Problems with exp() functions returning NaN and infinity

I am having issues with the use of exp() functions in CUDA.

I’m unsure as to how to explain my problem so I will show my code.

//use the DE to get separation of the first step

	dev_DE = ((dev_E2 - dev_E1) + (dev_E4 - dev_E3)) /2;

	dev_Arg1 = -(dev_E2 - dev_E4 + dev_DE) * beta / 2;

	dev_Arg2 = -(dev_E1 - dev_E3 - dev_DE) * beta / 2;

	dev_Arg3 = -(dev_E4 - dev_E2 + dev_DE) * beta / 2;

	dev_Arg4 = -(dev_E3 - dev_E1 - dev_DE) * beta / 2;

	dev_Tn = (exp(dev_Arg1) - exp(dev_Arg2) + exp(dev_Arg3) - exp(dev_Arg4)) / 2;

	dev_s = dev_Tn;

	dev_s2 = dev_Tn * dev_Tn;

All variables are doubles.

The values are all shown prior to the exp() functions, however as I step through the calculation of dev_Tn the values turn to ??? in nsight 2.0.

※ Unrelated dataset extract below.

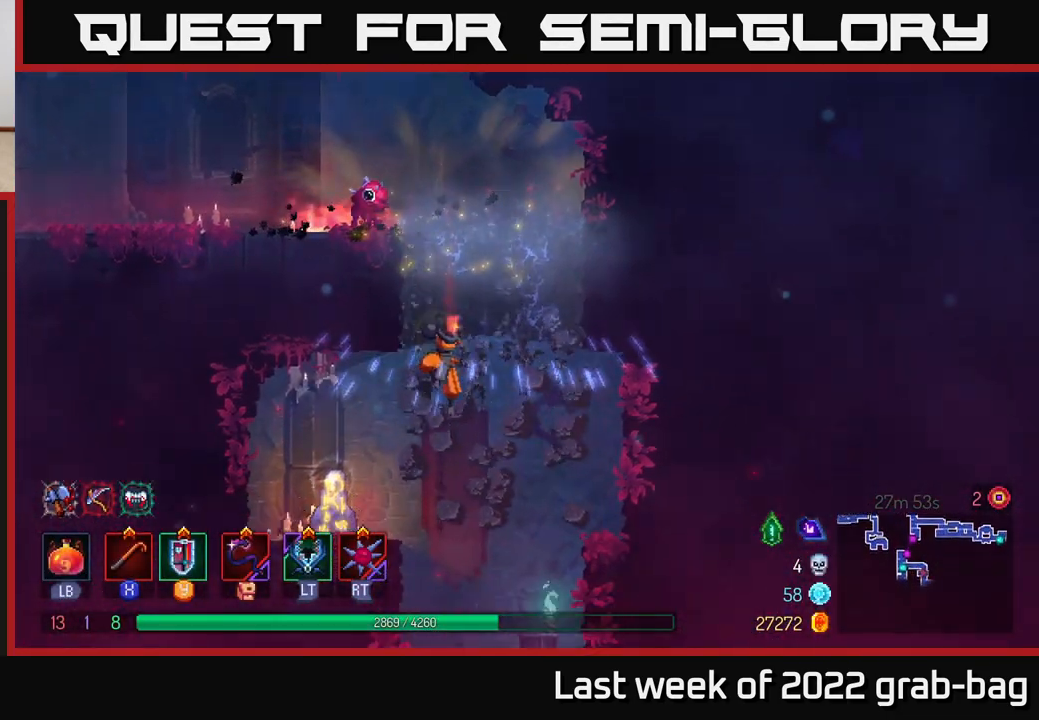
{"buttons": [], "left_stick": "center", "right_stick": "center", "events": [[117, "A", "up"], [383, "left_stick", "center"]]}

Then once it calculates them all instead of showing the value of dev_Tn or dev_s, it only shows ???.

I am almost positive this is where my problem of NaN and infinity is coming from with my results for dev_s/dev_Tn since this is the only spot in my code that I am unable to actually see what is going on.

Has anyone else ran into this problem before?

Replacing the variables with numbers the program would look as follows.

//use the DE to get separation of the first step

	dev_DE = ((dev_E2 - dev_E1) + (dev_E4 - dev_E3)) /2;

	dev_Arg1 = -(dev_E2 - dev_E4 + dev_DE) * beta / 2;

	dev_Arg2 = -(dev_E1 - dev_E3 - dev_DE) * beta / 2;

	dev_Arg3 = -(dev_E4 - dev_E2 + dev_DE) * beta / 2;

	dev_Arg4 = -(dev_E3 - dev_E1 - dev_DE) * beta / 2;

	dev_Tn = (exp(-0.327973340603972) - exp(0.327973340603972) + exp(-0.327973340603972) - exp(0.327973340603972)) / 2;

	dev_s = dev_Tn;

	dev_s2 = dev_Tn * dev_Tn;

p.s.

If this section is done by hand it should look like

dev_Tn = (.720382224 - 1.38815196 + .720382224 - 1.38815196) / 2;

dev_Tn = -0.667769736;

dev_s = dev_Tn;

-0.667769736 is what I should be getting, and is a correct answer for the data we already have.

Any suggestions? This is really confusing me…

I don’t know if this will fix your problem, however you should use expf() instead of exp(). See Appendix C of the CUDA C Programming Guide for more details.

-Arrigo

I had tried that but it still returned the same result.
I tried all of the other suggested functions as well.

It’s quite odd actually because when debugging this section of code it reaches the line with the exp() and it stops.
Each time I move forward it removes the values of the args and returns nothing in the end.

Anyone else have any insight?

Sorry to bump but I really need some help with this.

Are you passing the right compiler flag to enable double precision ( -arch sm_13 or -arch sm_20)?
Is your hardware capable of running double precision?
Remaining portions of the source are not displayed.